**Task prompt:** Work out how many lines of the listing below include the string "Master", and give that number alone.

**Source information:**
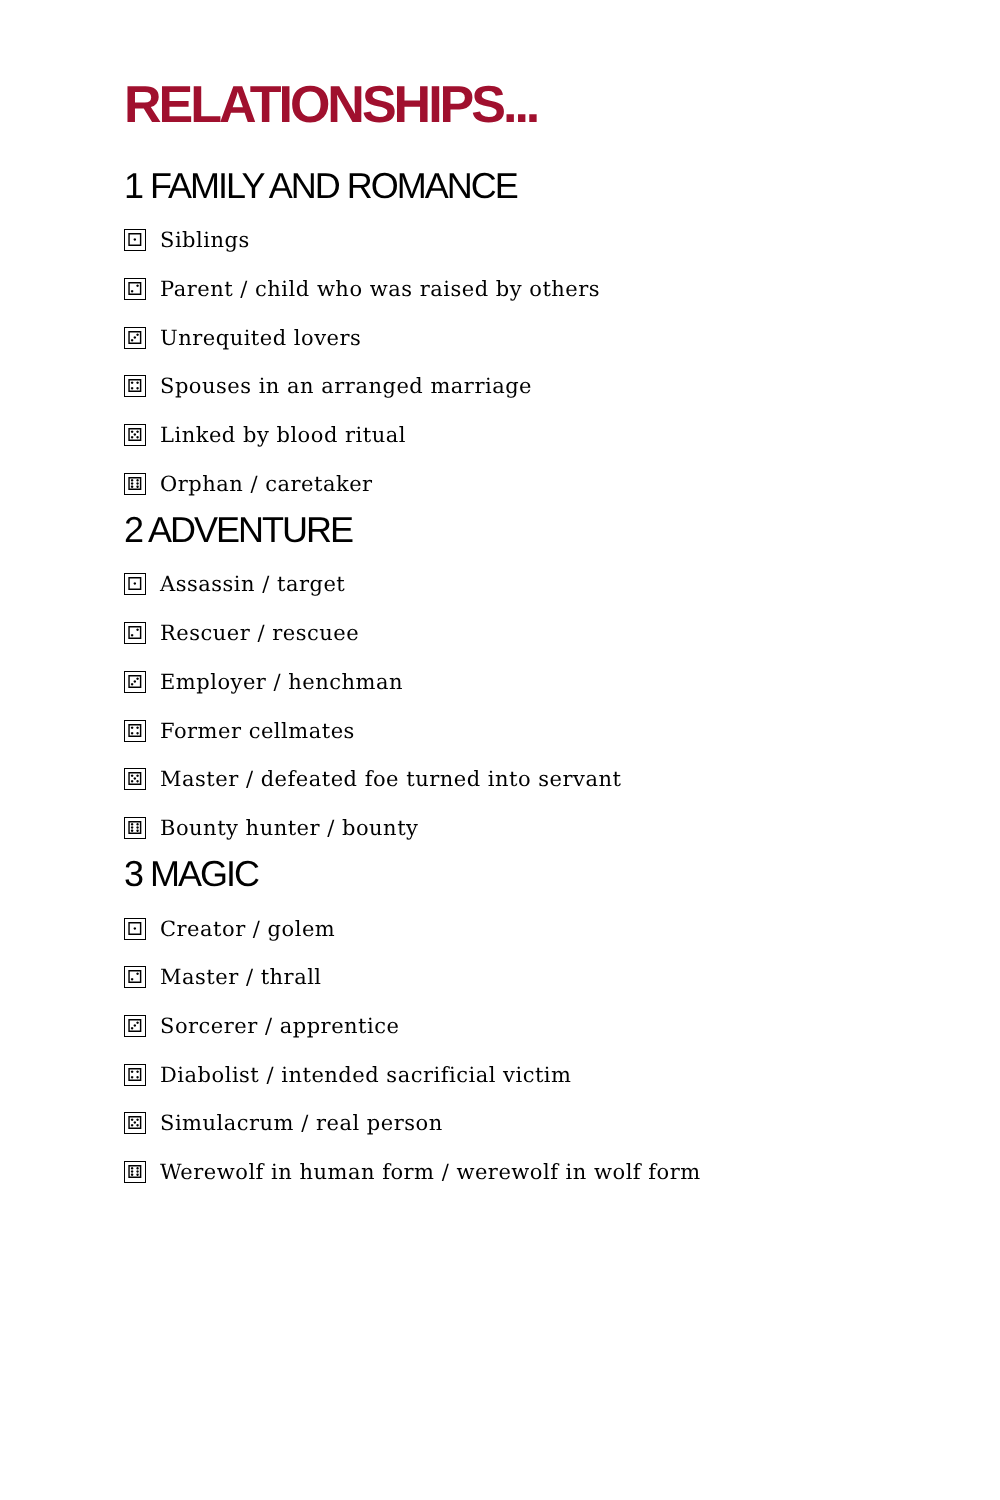RELATIONSHIPS...
1 FAMILY AND ROMANCE
⚀ Siblings
⚁ Parent / child who was raised by others
⚂ Unrequited lovers
⚃ Spouses in an arranged marriage
⚄ Linked by blood ritual
⚅ Orphan / caretaker
2 ADVENTURE
⚀ Assassin / target
⚁ Rescuer / rescuee
⚂ Employer / henchman
⚃ Former cellmates
⚄ Master / defeated foe turned into servant
⚅ Bounty hunter / bounty
3 MAGIC
⚀ Creator / golem
⚁ Master / thrall
⚂ Sorcerer / apprentice
⚃ Diabolist / intended sacrificial victim
⚄ Simulacrum / real person
⚅ Werewolf in human form / werewolf in wolf form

**Solution to this problem:** 2